Because of the experience, many other members in the stake began to prepare to go to the temple. One bishop reported that at tithing settlement, one day after the temple excursion, two couples who had not had temple recommends for some time paid their tithing in full so they could once again attend the temple. They said they did not want to be excluded from the temple work they had heard so much about. Since the stake ancestral temple days, the goal has been to keep all the family files open.
These ward and stake members have found that taking their ancestors to the temple leads to unforgettable experiences. As Howard Weisman explains, “It is much like when Joseph met his brothers in Egypt. They thought they were lost, but Joseph revealed himself to them, saying, ‘God did send me before you to preserve life. … God sent me before you to preserve you a posterity in the earth, and to save your lives by a great deliverance.’ (Gen. 45:5–7.) Then they fell upon each other and wept. I imagine that everyone who finds his ancestors and performs the ordinances of salvation in the temple for them will experience that when he or she meets those ancestors across the veil.”

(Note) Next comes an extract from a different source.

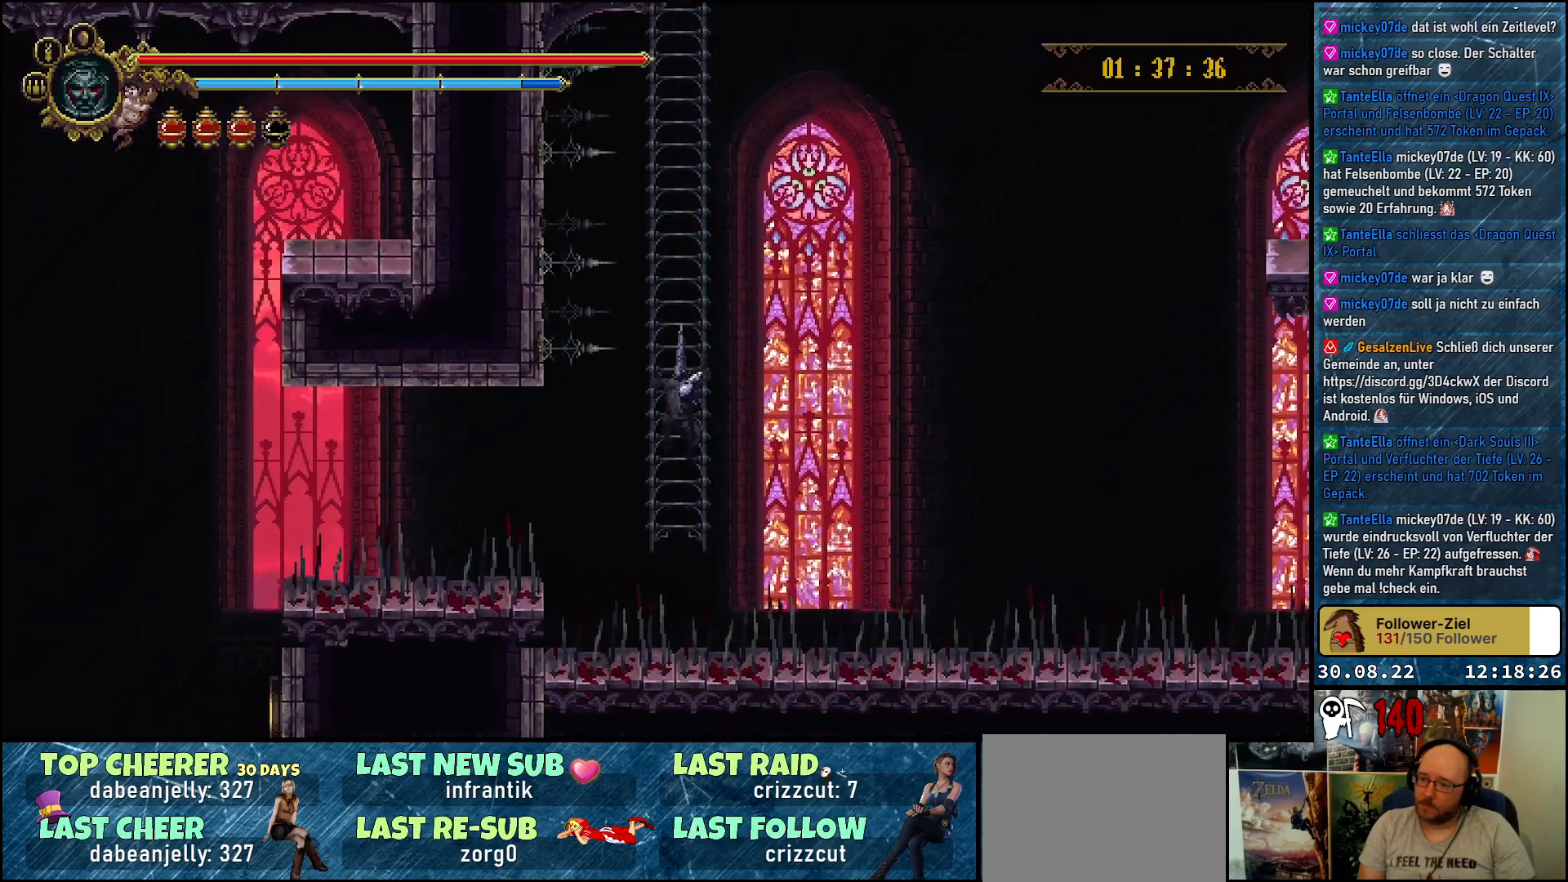
{"buttons": [], "left_stick": "center", "right_stick": "center", "events": [[250, "DPAD_DOWN", "up"]]}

Steps for Planning a Temple Ancestor Day
The Names Processing Division of the Family History Department is willing to assist Church members, wards, and stakes in planning group excursions to do temple work for ancestors. The division suggests that stakes and wards follow these guidelines:
Before choosing the temple day, contact the supervisor of Correspondence and Information, Names Processing, Room 402W, Church Office Building, 50 East North Temple Street, Salt Lake City, Utah 84150 (tel. 801-240-5209). Be prepared to give her the anticipated date for the excursion, the name of the temple, and the name, address, and telephone number of the person coordinating the excursion. She can recommend a realistic time span to allow for the orderly and accurate submission and processing of records.
Allow members at least two months’ research time to obtain and record information about their ancestors. This will help to avoid the errors that usually occur when names are submitted in haste. Have someone other than the submitter proofread submission forms. Corrections cannot be made while a name is in the processing system, nor can corrections be made by temple personnel once you arrive at the temple.
Ask members to submit only the names they can perform ordinances for on the day of the temple trip. They should submit family file names for other temple visits separately.
Submit groups of records as you complete them rather than holding them for one large submission. Make sure that each group of names is clearly marked with the name of the stake and the date of the planned excursion.
Include the name and address of the submitter on each form. A telephone number, too, will expedite the resolution of problems or questions that may arise.
Attention to these suggestions will help make large group temple visits rewarding and spiritual experiences for all participants.